Since the beginning of existence, mankind has taken extraordinary qualities and assigned them to diverse groups of men and women in writing and imagination. They serve as saviors, inspirational figures and relatable life lessons.

Today, we live in a world saturated by such figures. Many wonder why they should care anymore when comic book characters dominate the big screen in addition to their graphic novels. However, cinema has evolved to this point for a reason — society craves these stories. Who knows, maybe they even need them.

There is one narrative that we’ve returned to more than any other, that thrills us to our core and excites our imaginations with countless retellings: The Batman.

Batman is the most popular superhero in cinema history. He has made an appearance in over 50 televised iterations, 13 of which were feature-length films, and countless comic book strips. But what makes him such a beloved icon? Why do we identify with Batman’s journey as much as we do, and what are we meant to learn from it? It is my claim and answers to these questions that despite his dark origins and appearance, Batman is the modern hero that we should seek to emulate in our moral and ethical behavior.

Batman’s humanity has been a hallmark of his comic book career. Unlike Superman, Wonder Woman or the Flash, Batman possesses no superhuman characteristics. This sets him apart from his fellow champions and grounds him in a harsh reality: He can be hurt, broken, age and die. Batman’s origin story and mortal condition make him relatable to audiences of all ages, while other heroes merely represent ideas or virtues. We have all lost loved ones, experienced the never-ending grasp of aging and been subject to the pains that come with a body of flesh and bone.

Better than anyone else, Batman embodies the Lord’s instruction found in Doctrine and Covenants 88:124 when it says, “Cease to be idle; cease to be unclean; cease to find fault one with another; cease to sleep longer than is needful; retire to thy bed early, that ye may not be weary; arise early, that your bodies and your minds may be invigorated.” Due to his limitations, he also understands the importance of careful planning, perseverance and setting limits for himself. By taking careful care of his mind and body, Batman has lengthened his ability to complete his tasks well beyond the average human being.

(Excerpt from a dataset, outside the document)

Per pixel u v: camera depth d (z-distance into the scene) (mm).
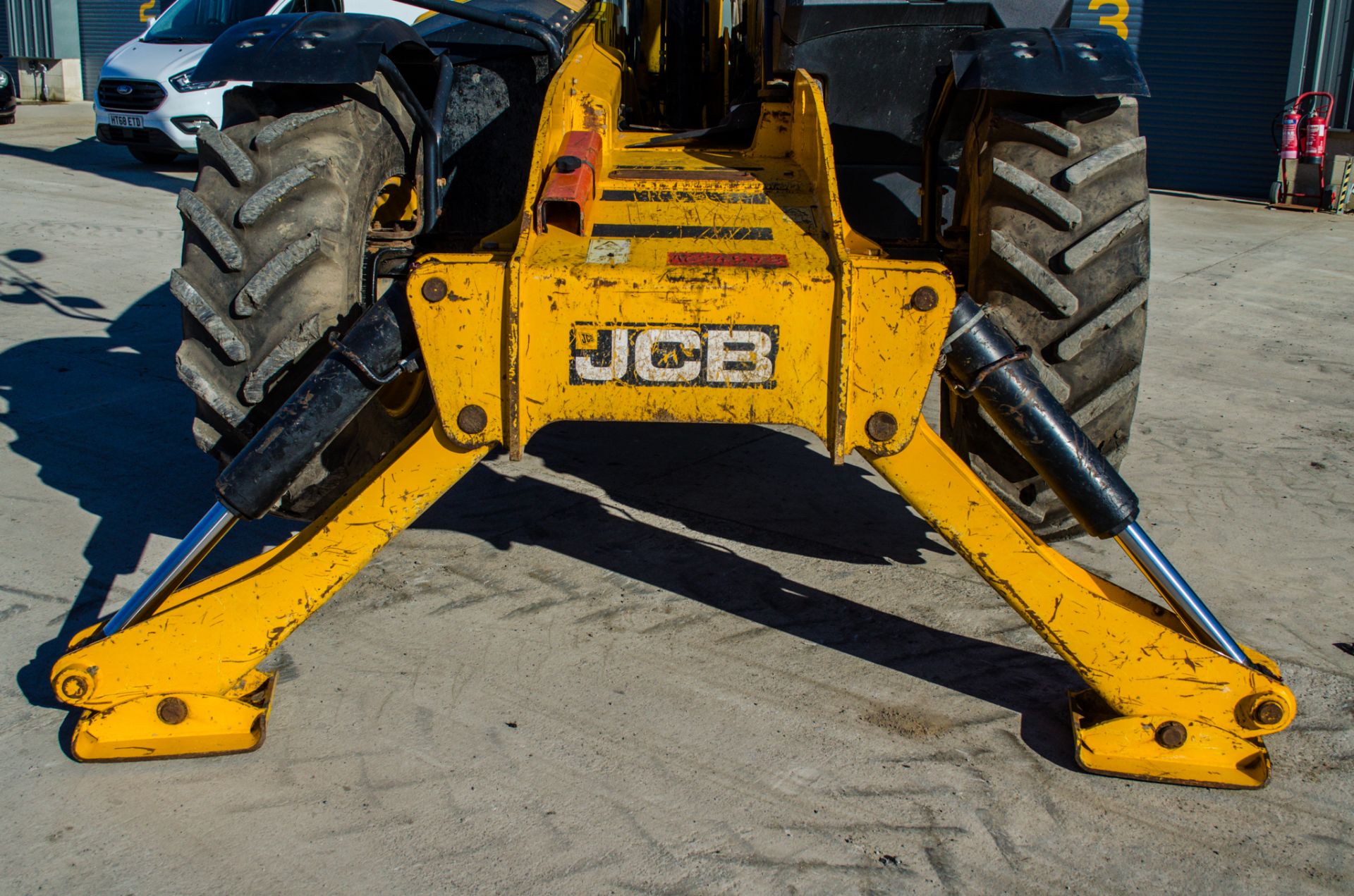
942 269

There are many who’d say that Batman’s moral code restricts him from doing what is necessary to fight injustice, but the opposite is true. Batman stands against killing his enemies because he knows it is what separates him from them. From an agency perspective, he attempts to rehabilitate his enemies in an asylum rather than kill them. He knows that they are not completely sane, and therefore not completely in control of their actions. As the Lord has commanded in Matthew 5:39, “… whosoever shall smite thee on thy right cheek, turn to him the other also.” Batman turns the other cheek, and so should we.

So why should you care? Because Batman represents all of us — a man who is broken, surrounded by gods but who never stops working to become better. Batman’s mission is to help those who cannot help themselves, including himself. The Lord has said in Matthew 5:44, “… love your enemies, bless them that curse you, do good to them that hate you, and pray for them which despitefully use you, and persecute you.” There is a shortage of good examples in Hollywood and the media today. Batman is not one of them. Be like Batman.